For many years, only music acted as a tether between us. He arranged for me to have studio time to record my album. He gave me his piano. He tried, in the only way he knew, to keep some connection between us alive.

Over the last decade or so, his health has declined precipitously. He is now at a point where the repeating cycle of medical emergency > surgical intervention > return to original health-damaging behavior > medical emergency, etc has escalated to a point of no return. His surgeon advised us that to treat his current condition would require multiple additional surgeries with diminishing hope of meaningful recovery. He urged us to consider palliative care as an alternative, and after significant discussion, that is the option he chose.

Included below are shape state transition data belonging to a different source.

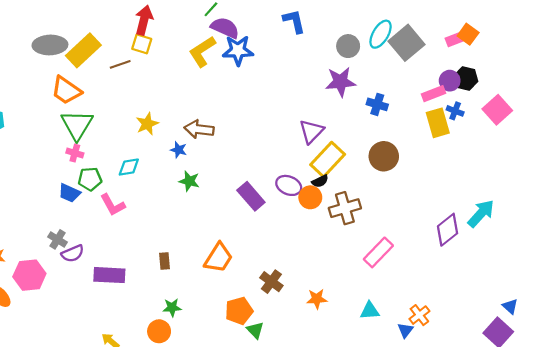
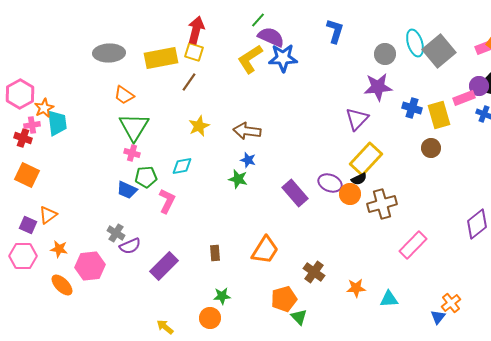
blue L-shape: (294, 21) -> (335, 31), turned 30
cyan ellipse: (381, 34) -> (415, 43), turned -48
yellow rectangle: (83, 50) -> (161, 58), moved, turned 32
brown line: (120, 64) -> (189, 82), moved, turned -36
orange trapezoid: (66, 90) -> (124, 95), size x0.7
yellow rectangle: (438, 123) -> (439, 115), moved
purple triangle: (311, 131) -> (357, 119), moved
blue star: (179, 150) -> (248, 160), moved
brown circle: (384, 156) -> (431, 148), moved, size x0.7
pink L-shape: (113, 205) -> (167, 201), turned -125
purple rectangle: (109, 275) -> (164, 266), turned -48
cyan triangle: (370, 311) -> (389, 299), moved

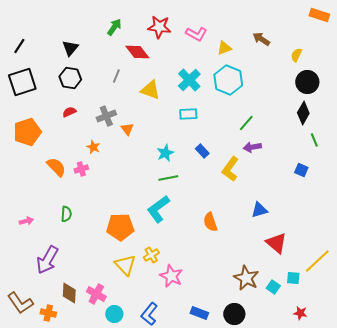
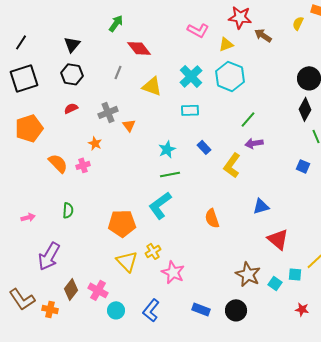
red star: (159, 27) -> (240, 17), moved
yellow semicircle: (296, 55) -> (298, 23), moved
brown diamond: (69, 293) -> (71, 289), turned 35

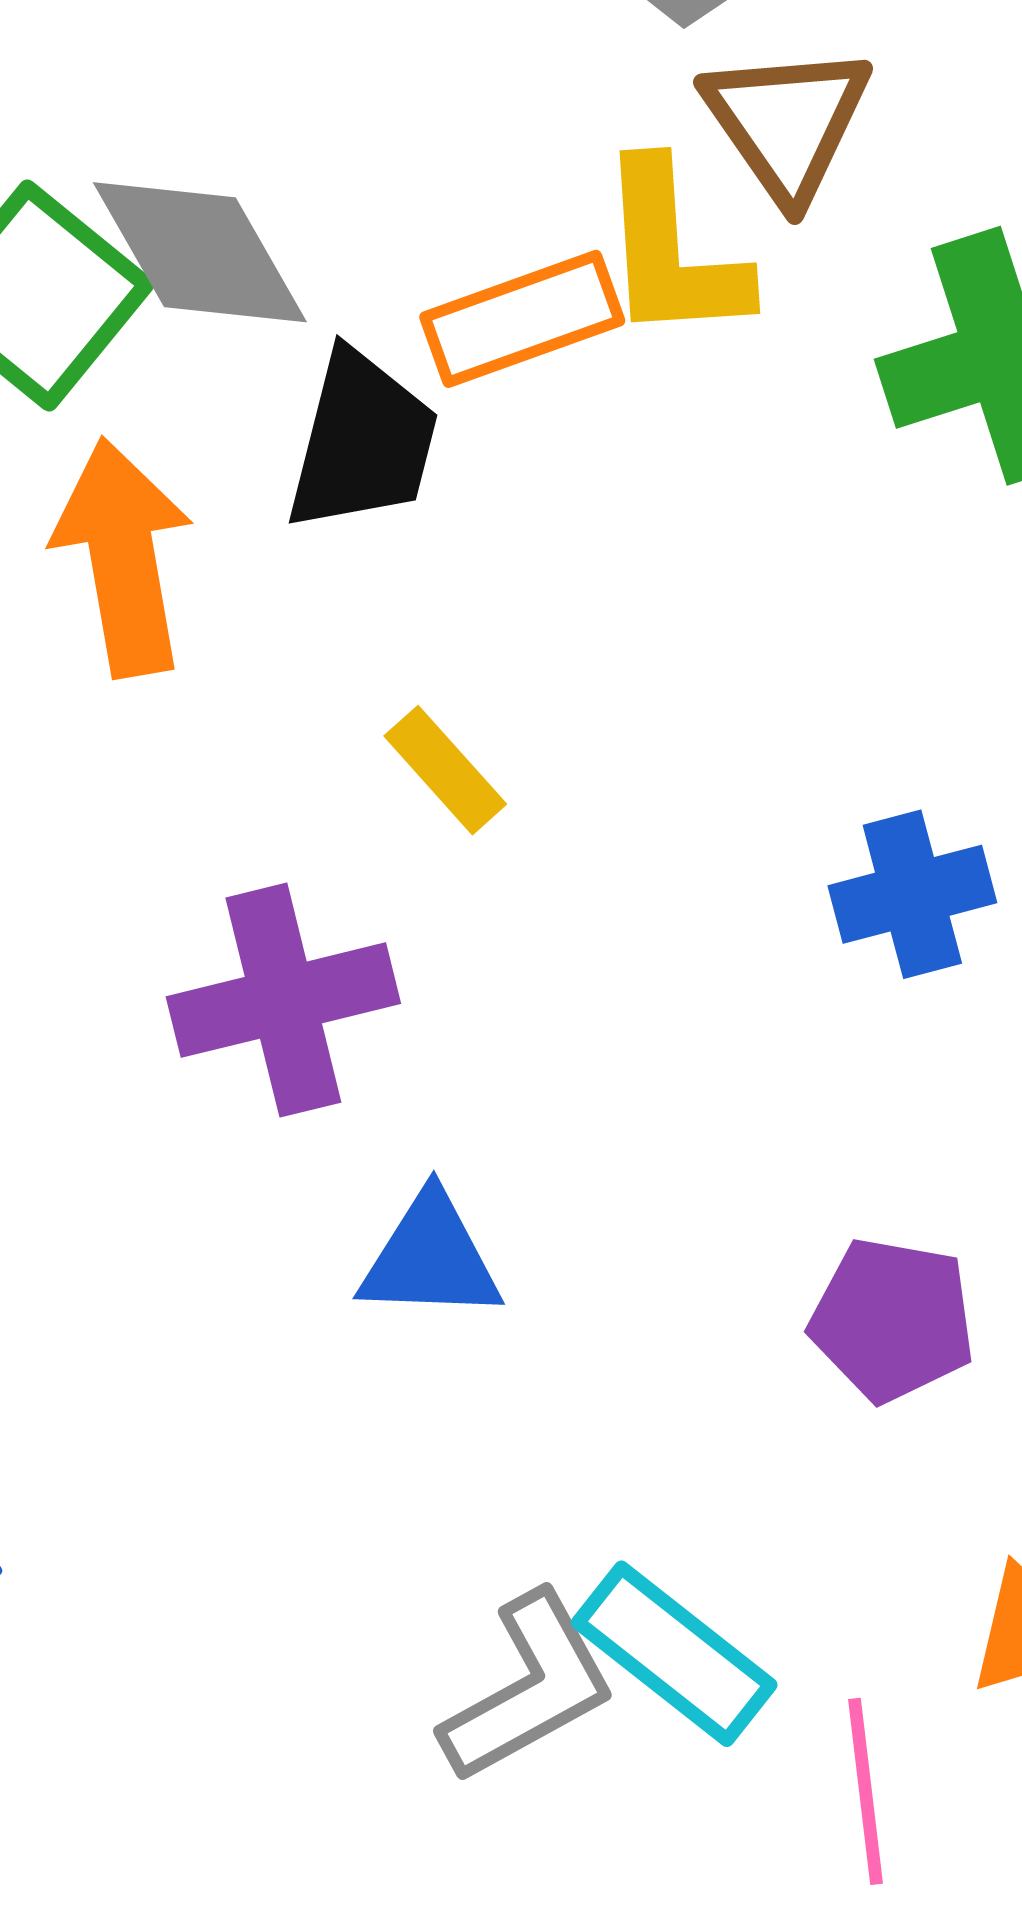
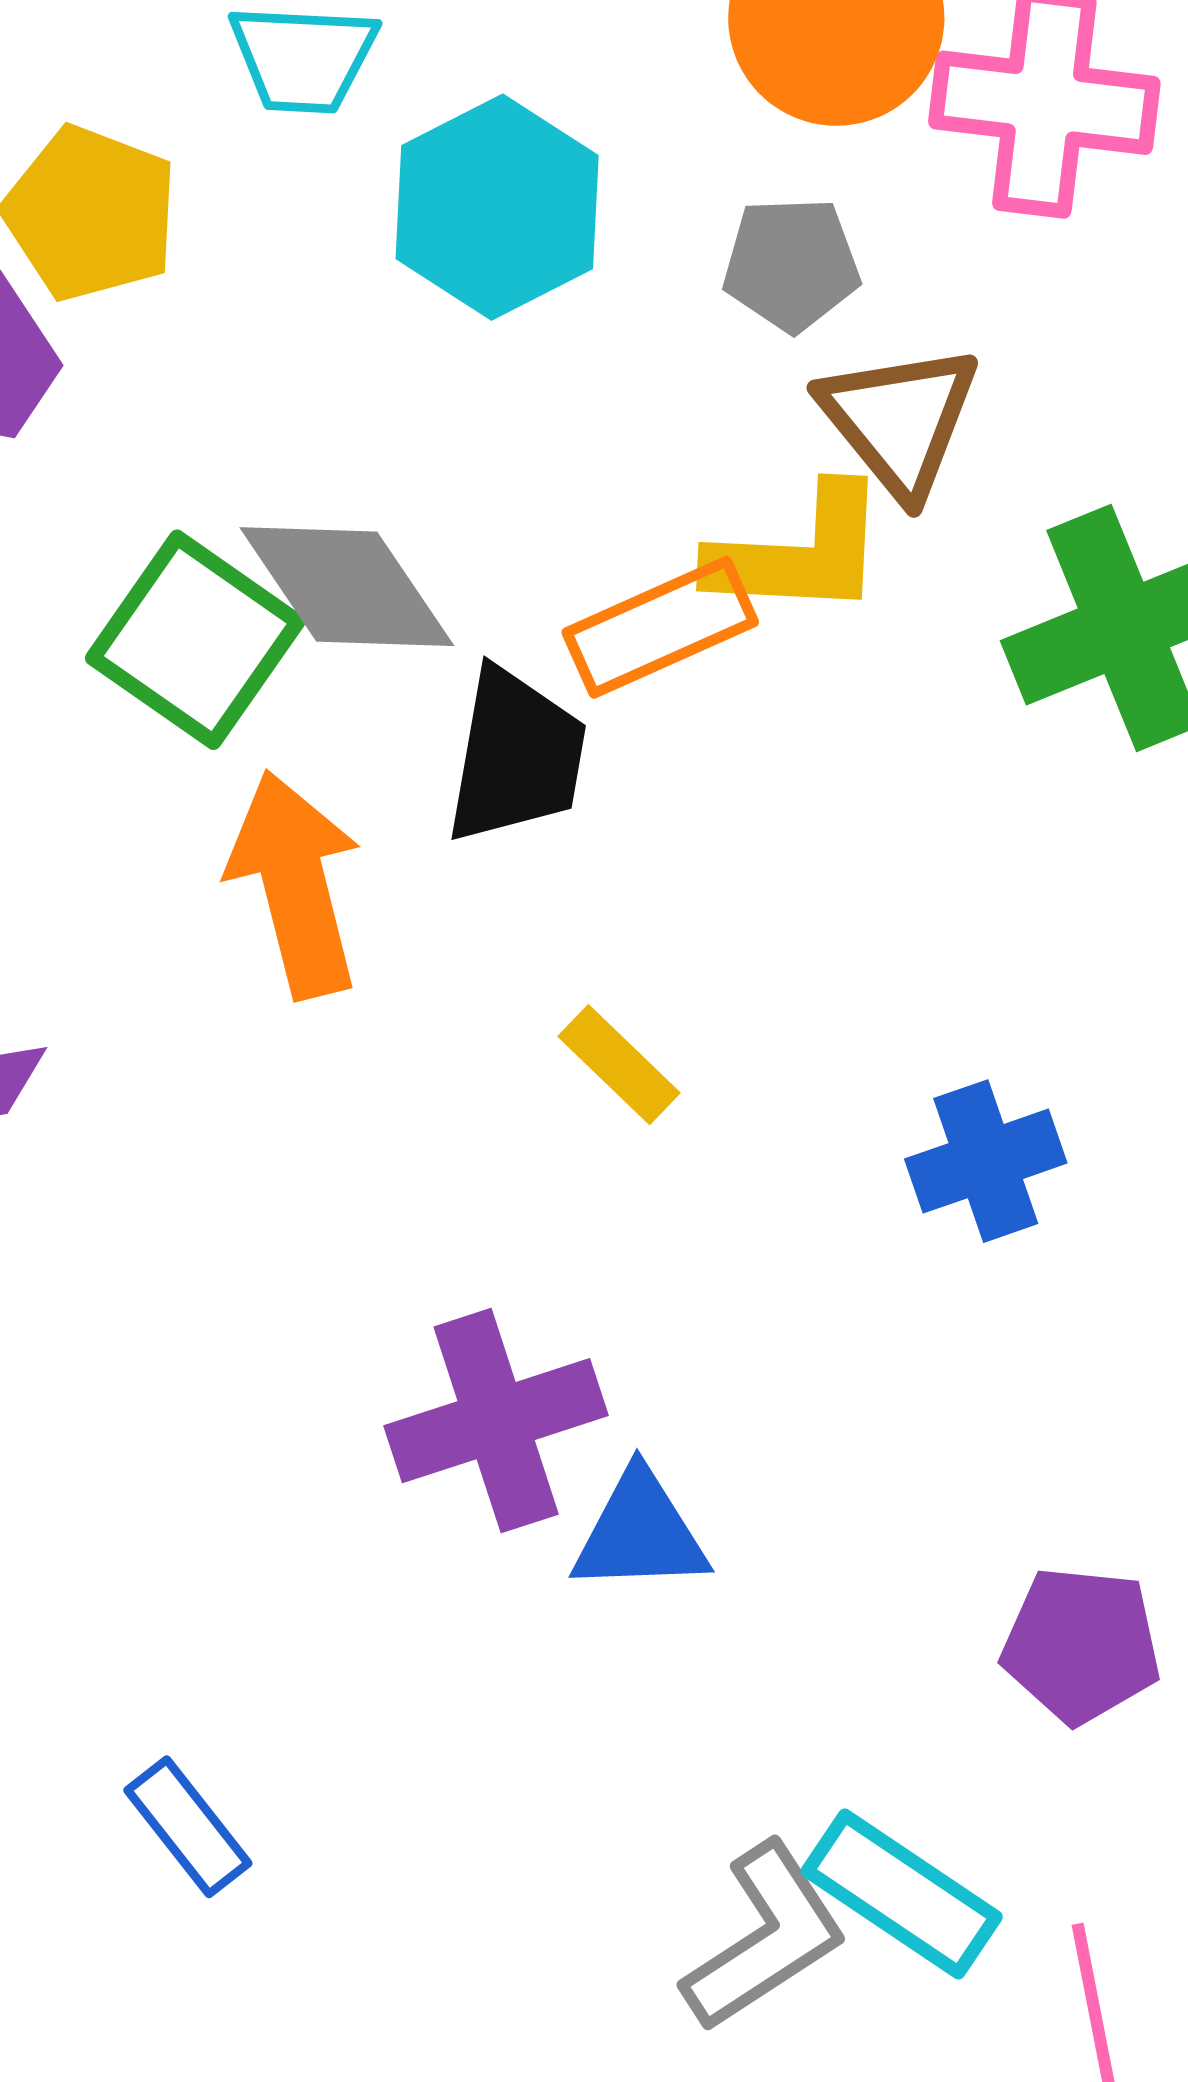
yellow L-shape: (672, 252) -> (799, 552), turned -79
blue cross: (912, 894) -> (986, 1161), moved
purple cross: (283, 1000) -> (496, 1421), moved
purple pentagon: (892, 1320) -> (1081, 1645), moved

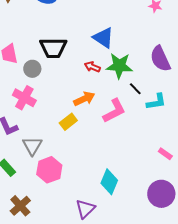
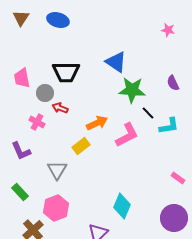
purple semicircle: (160, 59) -> (173, 83), size x0.6
red arrow: (92, 67) -> (60, 108), moved
pink cross: (24, 98) -> (37, 122), size x0.7
gray triangle: (32, 146) -> (57, 170), moved
pink hexagon: (49, 170) -> (56, 208), moved

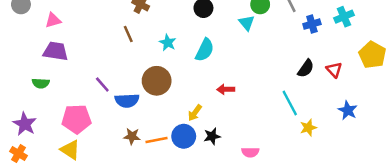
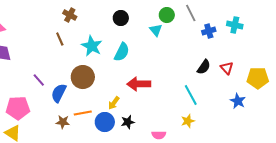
cyan cross: (344, 17) -> (235, 25), turned 35
cyan star: (168, 43) -> (92, 46), size x1.5
yellow pentagon: (372, 55) -> (258, 78), moved, turned -30
red arrow: (226, 89) -> (139, 84), size x1.6
blue semicircle: (127, 101) -> (59, 93), turned 120
yellow star: (308, 128) -> (188, 121), moved
orange line: (157, 140) -> (83, 113), moved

We spoke at length about his fears and regrets. He begged me, in tears, to forgive him. I told him I had done so long since, and that any forgiveness he felt was withheld was for him to grant himself.

And in the dawning realization that he is already in the process of dying, my heart is softening. I know there are a number of reasons why this feels possible now, when it hasn’t before. Not least because having lost my mother without warning just nine months ago, I know how much I don’t want that to happen with him.

It is painful to re-engage with these feelings, but I am grateful to have them. I would rather be present with the true core of my love for him than deny myself – and him – the opportunity to experience it. Now at this time where I finally feel safe from any chance of him hurting me, I can once again be vulnerable enough to access the parts of my heart where my connection to him has been hidden for so long.

It’s hard to articulate all of the feelings this process is bringing up. Gratitude, sorrow, frustration and ambivalence are all taking their part. I have never been involved in end of life care for anyone before. The only way I feel sure I can connect to him, and help him feel the depth of my wish that his pain be eased, is to be present.

We talked once about how certain songs always made us cry. For me, it’s America by Simon and Garfunkel. For him, it was The Living Years by Mike and the Mechanics. As much as it is FIRMLY on the nose, it feels like the right offering to bring to the moment. Remembering all the times he sang the song I loved for me, I will sing the things I cannot say, and hope it speaks to his heart.